# 03 — Data Preparation

**Objective**  
Create a deterministic train/validation/test split and persist split manifests for reproducibility.

**Inputs**  
- Image dataset: `inputs/cherry_leaves_dataset/`  
  - Subfolders: `healthy/`, `powdery_mildew/`

**Outputs**  
- CSV manifests for each split under `inputs/manifests/v1/`:  
  - `train.csv`, `val.csv`, `test.csv`  
  Each file contains `filepath` and `label` columns.

**Notes**  
Splits are stratified by class with a fixed random seed to ensure reproducibility.

In [1]:
from pathlib import Path
import os

# Ensure working directory is project root
nb_cwd = Path.cwd()
project_root = nb_cwd if (nb_cwd / "inputs").exists() else nb_cwd.parent
os.chdir(project_root)

DATA_DIR = Path("inputs/cherry_leaves_dataset")
CLASSES = ("healthy", "powdery_mildew")

MANIFESTS_DIR = Path("inputs") / "manifests" / "v1"
MANIFESTS_DIR.mkdir(parents=True, exist_ok=True)

print("CWD:", Path.cwd())
print("DATA_DIR:", DATA_DIR.resolve())
print("MANIFESTS_DIR:", MANIFESTS_DIR.resolve())
for cls in CLASSES:
    print(f"{cls:>16} ->", (DATA_DIR / cls).exists())

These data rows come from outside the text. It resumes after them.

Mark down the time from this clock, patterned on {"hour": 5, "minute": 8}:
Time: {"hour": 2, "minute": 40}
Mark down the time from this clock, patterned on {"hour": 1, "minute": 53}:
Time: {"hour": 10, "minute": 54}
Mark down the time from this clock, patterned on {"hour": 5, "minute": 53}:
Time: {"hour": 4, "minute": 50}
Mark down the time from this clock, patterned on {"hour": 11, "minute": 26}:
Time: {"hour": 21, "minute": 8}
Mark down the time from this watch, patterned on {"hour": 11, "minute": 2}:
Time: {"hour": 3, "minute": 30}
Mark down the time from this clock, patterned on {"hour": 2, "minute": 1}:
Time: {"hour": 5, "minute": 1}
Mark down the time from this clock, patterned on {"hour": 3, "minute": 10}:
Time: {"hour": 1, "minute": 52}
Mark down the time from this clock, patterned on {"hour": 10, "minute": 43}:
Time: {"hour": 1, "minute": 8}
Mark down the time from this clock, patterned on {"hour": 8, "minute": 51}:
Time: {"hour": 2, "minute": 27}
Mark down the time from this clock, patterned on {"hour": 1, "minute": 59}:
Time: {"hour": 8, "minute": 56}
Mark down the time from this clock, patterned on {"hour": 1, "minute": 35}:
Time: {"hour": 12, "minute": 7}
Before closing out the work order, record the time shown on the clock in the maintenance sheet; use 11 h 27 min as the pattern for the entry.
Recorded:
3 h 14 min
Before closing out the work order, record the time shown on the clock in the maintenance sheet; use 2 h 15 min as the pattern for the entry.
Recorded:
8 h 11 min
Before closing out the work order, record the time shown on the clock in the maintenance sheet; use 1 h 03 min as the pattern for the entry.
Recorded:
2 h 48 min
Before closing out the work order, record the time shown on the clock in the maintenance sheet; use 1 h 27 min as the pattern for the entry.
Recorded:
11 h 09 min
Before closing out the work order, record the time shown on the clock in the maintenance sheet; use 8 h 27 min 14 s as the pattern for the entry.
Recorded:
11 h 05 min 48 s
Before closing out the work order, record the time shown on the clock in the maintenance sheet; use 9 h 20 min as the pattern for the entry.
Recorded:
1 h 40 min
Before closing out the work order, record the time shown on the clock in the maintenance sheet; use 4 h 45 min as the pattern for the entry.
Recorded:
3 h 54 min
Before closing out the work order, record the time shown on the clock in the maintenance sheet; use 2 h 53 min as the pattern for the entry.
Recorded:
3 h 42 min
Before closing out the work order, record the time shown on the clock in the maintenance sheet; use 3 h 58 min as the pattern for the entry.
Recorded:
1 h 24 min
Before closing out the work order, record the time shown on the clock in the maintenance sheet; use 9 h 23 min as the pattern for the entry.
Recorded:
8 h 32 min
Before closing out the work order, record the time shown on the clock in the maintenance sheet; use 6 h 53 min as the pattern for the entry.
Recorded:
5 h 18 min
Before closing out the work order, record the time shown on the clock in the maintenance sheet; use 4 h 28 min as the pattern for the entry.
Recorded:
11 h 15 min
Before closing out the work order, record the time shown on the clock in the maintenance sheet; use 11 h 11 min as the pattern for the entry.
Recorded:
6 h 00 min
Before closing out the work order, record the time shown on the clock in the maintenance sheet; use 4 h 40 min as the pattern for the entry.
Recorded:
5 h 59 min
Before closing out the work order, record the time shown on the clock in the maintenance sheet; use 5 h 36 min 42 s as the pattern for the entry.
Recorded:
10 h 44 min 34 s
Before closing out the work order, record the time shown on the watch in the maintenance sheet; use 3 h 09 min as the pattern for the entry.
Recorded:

CWD: c:\Users\ksstr\Documents\Coding\milestone-project-5
DATA_DIR: C:\Users\ksstr\Documents\Coding\milestone-project-5\inputs\cherry_leaves_dataset
MANIFESTS_DIR: C:\Users\ksstr\Documents\Coding\milestone-project-5\inputs\manifests\v1
         healthy -> True
  powdery_mildew -> True